[TASK DATA]:

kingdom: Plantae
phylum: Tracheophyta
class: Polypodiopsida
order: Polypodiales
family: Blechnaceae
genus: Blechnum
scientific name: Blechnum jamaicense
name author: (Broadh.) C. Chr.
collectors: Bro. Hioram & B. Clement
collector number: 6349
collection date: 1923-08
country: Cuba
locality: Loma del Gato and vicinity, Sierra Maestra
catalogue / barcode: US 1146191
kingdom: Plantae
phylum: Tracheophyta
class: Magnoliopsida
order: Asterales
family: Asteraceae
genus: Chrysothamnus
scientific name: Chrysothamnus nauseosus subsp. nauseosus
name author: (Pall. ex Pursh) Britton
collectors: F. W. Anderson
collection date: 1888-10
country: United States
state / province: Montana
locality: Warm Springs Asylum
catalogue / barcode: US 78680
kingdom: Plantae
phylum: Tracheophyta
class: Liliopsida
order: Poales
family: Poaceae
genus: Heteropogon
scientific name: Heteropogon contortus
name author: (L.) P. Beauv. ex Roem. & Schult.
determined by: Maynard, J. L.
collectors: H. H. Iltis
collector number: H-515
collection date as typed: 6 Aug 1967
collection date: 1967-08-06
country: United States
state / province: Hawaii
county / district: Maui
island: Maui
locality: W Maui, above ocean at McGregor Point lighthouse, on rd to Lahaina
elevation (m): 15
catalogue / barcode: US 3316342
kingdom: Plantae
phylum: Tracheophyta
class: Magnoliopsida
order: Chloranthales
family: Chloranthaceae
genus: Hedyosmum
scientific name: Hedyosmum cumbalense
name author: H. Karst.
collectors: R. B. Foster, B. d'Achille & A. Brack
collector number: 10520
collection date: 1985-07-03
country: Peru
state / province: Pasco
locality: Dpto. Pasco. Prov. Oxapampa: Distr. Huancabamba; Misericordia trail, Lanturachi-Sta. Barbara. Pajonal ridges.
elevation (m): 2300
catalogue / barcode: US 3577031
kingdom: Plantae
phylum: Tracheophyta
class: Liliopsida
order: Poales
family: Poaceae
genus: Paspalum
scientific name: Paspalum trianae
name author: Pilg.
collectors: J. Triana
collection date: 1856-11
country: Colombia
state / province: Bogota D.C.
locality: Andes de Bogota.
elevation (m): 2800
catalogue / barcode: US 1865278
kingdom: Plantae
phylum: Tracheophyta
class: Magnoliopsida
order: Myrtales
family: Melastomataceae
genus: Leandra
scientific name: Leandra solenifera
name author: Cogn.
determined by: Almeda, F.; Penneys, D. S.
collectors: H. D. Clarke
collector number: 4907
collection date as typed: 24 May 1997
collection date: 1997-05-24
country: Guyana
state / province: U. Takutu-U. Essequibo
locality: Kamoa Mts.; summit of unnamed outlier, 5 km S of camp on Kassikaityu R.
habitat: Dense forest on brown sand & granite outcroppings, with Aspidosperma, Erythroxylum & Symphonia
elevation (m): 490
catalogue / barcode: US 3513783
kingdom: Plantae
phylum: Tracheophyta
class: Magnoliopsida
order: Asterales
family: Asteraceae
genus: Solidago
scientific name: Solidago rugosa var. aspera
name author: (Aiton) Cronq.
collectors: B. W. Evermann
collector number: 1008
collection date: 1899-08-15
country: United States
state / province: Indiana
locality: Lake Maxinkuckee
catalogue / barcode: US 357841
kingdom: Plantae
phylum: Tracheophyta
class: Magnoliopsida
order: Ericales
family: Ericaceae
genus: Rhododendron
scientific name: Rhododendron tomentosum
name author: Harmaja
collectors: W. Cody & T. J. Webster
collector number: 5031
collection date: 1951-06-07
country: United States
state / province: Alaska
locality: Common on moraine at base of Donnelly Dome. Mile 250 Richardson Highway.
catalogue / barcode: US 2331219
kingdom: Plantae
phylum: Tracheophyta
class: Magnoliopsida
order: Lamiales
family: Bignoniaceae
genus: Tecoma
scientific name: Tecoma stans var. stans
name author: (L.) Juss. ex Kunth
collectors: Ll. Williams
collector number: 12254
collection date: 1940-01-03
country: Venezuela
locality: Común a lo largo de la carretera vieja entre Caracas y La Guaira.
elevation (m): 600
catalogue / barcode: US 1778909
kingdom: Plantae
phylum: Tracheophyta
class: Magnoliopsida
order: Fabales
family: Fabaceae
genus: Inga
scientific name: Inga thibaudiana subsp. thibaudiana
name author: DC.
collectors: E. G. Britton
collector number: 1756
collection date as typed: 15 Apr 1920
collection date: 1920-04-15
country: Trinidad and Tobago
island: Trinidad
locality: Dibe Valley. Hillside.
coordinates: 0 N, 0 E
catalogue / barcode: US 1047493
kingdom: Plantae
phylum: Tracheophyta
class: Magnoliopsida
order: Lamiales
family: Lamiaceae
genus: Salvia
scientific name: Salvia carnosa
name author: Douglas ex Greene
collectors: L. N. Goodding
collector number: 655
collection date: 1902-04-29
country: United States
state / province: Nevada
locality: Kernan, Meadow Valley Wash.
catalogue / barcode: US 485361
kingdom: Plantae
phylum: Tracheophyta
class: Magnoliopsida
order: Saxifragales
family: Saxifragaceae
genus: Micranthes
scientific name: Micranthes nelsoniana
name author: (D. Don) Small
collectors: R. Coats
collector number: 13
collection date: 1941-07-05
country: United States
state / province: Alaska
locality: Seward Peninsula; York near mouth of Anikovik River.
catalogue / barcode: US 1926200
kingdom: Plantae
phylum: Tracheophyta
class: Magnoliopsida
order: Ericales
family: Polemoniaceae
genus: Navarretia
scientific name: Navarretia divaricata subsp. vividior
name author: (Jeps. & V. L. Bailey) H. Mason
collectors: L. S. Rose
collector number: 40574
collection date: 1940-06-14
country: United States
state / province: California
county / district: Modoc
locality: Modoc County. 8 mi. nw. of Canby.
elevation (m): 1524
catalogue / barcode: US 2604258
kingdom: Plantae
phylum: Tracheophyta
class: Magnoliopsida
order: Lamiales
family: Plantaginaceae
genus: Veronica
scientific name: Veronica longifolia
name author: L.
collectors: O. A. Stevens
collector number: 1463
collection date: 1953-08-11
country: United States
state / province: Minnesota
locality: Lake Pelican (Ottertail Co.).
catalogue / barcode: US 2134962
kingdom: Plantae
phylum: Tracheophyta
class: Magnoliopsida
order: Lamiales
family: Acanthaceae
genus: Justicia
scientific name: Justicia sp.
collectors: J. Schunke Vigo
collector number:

[EXERCISE]: Quote every line of all the entries above verbatim, in their original order.

[THE ANSWER]:
kingdom: Plantae
phylum: Tracheophyta
class: Polypodiopsida
order: Polypodiales
family: Blechnaceae
genus: Blechnum
scientific name: Blechnum jamaicense
name author: (Broadh.) C. Chr.
collectors: Bro. Hioram & B. Clement
collector number: 6349
collection date: 1923-08
country: Cuba
locality: Loma del Gato and vicinity, Sierra Maestra
catalogue / barcode: US 1146191
kingdom: Plantae
phylum: Tracheophyta
class: Magnoliopsida
order: Asterales
family: Asteraceae
genus: Chrysothamnus
scientific name: Chrysothamnus nauseosus subsp. nauseosus
name author: (Pall. ex Pursh) Britton
collectors: F. W. Anderson
collection date: 1888-10
country: United States
state / province: Montana
locality: Warm Springs Asylum
catalogue / barcode: US 78680
kingdom: Plantae
phylum: Tracheophyta
class: Liliopsida
order: Poales
family: Poaceae
genus: Heteropogon
scientific name: Heteropogon contortus
name author: (L.) P. Beauv. ex Roem. & Schult.
determined by: Maynard, J. L.
collectors: H. H. Iltis
collector number: H-515
collection date as typed: 6 Aug 1967
collection date: 1967-08-06
country: United States
state / province: Hawaii
county / district: Maui
island: Maui
locality: W Maui, above ocean at McGregor Point lighthouse, on rd to Lahaina
elevation (m): 15
catalogue / barcode: US 3316342
kingdom: Plantae
phylum: Tracheophyta
class: Magnoliopsida
order: Chloranthales
family: Chloranthaceae
genus: Hedyosmum
scientific name: Hedyosmum cumbalense
name author: H. Karst.
collectors: R. B. Foster, B. d'Achille & A. Brack
collector number: 10520
collection date: 1985-07-03
country: Peru
state / province: Pasco
locality: Dpto. Pasco. Prov. Oxapampa: Distr. Huancabamba; Misericordia trail, Lanturachi-Sta. Barbara. Pajonal ridges.
elevation (m): 2300
catalogue / barcode: US 3577031
kingdom: Plantae
phylum: Tracheophyta
class: Liliopsida
order: Poales
family: Poaceae
genus: Paspalum
scientific name: Paspalum trianae
name author: Pilg.
collectors: J. Triana
collection date: 1856-11
country: Colombia
state / province: Bogota D.C.
locality: Andes de Bogota.
elevation (m): 2800
catalogue / barcode: US 1865278
kingdom: Plantae
phylum: Tracheophyta
class: Magnoliopsida
order: Myrtales
family: Melastomataceae
genus: Leandra
scientific name: Leandra solenifera
name author: Cogn.
determined by: Almeda, F.; Penneys, D. S.
collectors: H. D. Clarke
collector number: 4907
collection date as typed: 24 May 1997
collection date: 1997-05-24
country: Guyana
state / province: U. Takutu-U. Essequibo
locality: Kamoa Mts.; summit of unnamed outlier, 5 km S of camp on Kassikaityu R.
habitat: Dense forest on brown sand & granite outcroppings, with Aspidosperma, Erythroxylum & Symphonia
elevation (m): 490
catalogue / barcode: US 3513783
kingdom: Plantae
phylum: Tracheophyta
class: Magnoliopsida
order: Asterales
family: Asteraceae
genus: Solidago
scientific name: Solidago rugosa var. aspera
name author: (Aiton) Cronq.
collectors: B. W. Evermann
collector number: 1008
collection date: 1899-08-15
country: United States
state / province: Indiana
locality: Lake Maxinkuckee
catalogue / barcode: US 357841
kingdom: Plantae
phylum: Tracheophyta
class: Magnoliopsida
order: Ericales
family: Ericaceae
genus: Rhododendron
scientific name: Rhododendron tomentosum
name author: Harmaja
collectors: W. Cody & T. J. Webster
collector number: 5031
collection date: 1951-06-07
country: United States
state / province: Alaska
locality: Common on moraine at base of Donnelly Dome. Mile 250 Richardson Highway.
catalogue / barcode: US 2331219
kingdom: Plantae
phylum: Tracheophyta
class: Magnoliopsida
order: Lamiales
family: Bignoniaceae
genus: Tecoma
scientific name: Tecoma stans var. stans
name author: (L.) Juss. ex Kunth
collectors: Ll. Williams
collector number: 12254
collection date: 1940-01-03
country: Venezuela
locality: Común a lo largo de la carretera vieja entre Caracas y La Guaira.
elevation (m): 600
catalogue / barcode: US 1778909
kingdom: Plantae
phylum: Tracheophyta
class: Magnoliopsida
order: Fabales
family: Fabaceae
genus: Inga
scientific name: Inga thibaudiana subsp. thibaudiana
name author: DC.
collectors: E. G. Britton
collector number: 1756
collection date as typed: 15 Apr 1920
collection date: 1920-04-15
country: Trinidad and Tobago
island: Trinidad
locality: Dibe Valley. Hillside.
coordinates: 0 N, 0 E
catalogue / barcode: US 1047493
kingdom: Plantae
phylum: Tracheophyta
class: Magnoliopsida
order: Lamiales
family: Lamiaceae
genus: Salvia
scientific name: Salvia carnosa
name author: Douglas ex Greene
collectors: L. N. Goodding
collector number: 655
collection date: 1902-04-29
country: United States
state / province: Nevada
locality: Kernan, Meadow Valley Wash.
catalogue / barcode: US 485361
kingdom: Plantae
phylum: Tracheophyta
class: Magnoliopsida
order: Saxifragales
family: Saxifragaceae
genus: Micranthes
scientific name: Micranthes nelsoniana
name author: (D. Don) Small
collectors: R. Coats
collector number: 13
collection date: 1941-07-05
country: United States
state / province: Alaska
locality: Seward Peninsula; York near mouth of Anikovik River.
catalogue / barcode: US 1926200
kingdom: Plantae
phylum: Tracheophyta
class: Magnoliopsida
order: Ericales
family: Polemoniaceae
genus: Navarretia
scientific name: Navarretia divaricata subsp. vividior
name author: (Jeps. & V. L. Bailey) H. Mason
collectors: L. S. Rose
collector number: 40574
collection date: 1940-06-14
country: United States
state / province: California
county / district: Modoc
locality: Modoc County. 8 mi. nw. of Canby.
elevation (m): 1524
catalogue / barcode: US 2604258
kingdom: Plantae
phylum: Tracheophyta
class: Magnoliopsida
order: Lamiales
family: Plantaginaceae
genus: Veronica
scientific name: Veronica longifolia
name author: L.
collectors: O. A. Stevens
collector number: 1463
collection date: 1953-08-11
country: United States
state / province: Minnesota
locality: Lake Pelican (Ottertail Co.).
catalogue / barcode: US 2134962
kingdom: Plantae
phylum: Tracheophyta
class: Magnoliopsida
order: Lamiales
family: Acanthaceae
genus: Justicia
scientific name: Justicia sp.
collectors: J. Schunke Vigo
collector number:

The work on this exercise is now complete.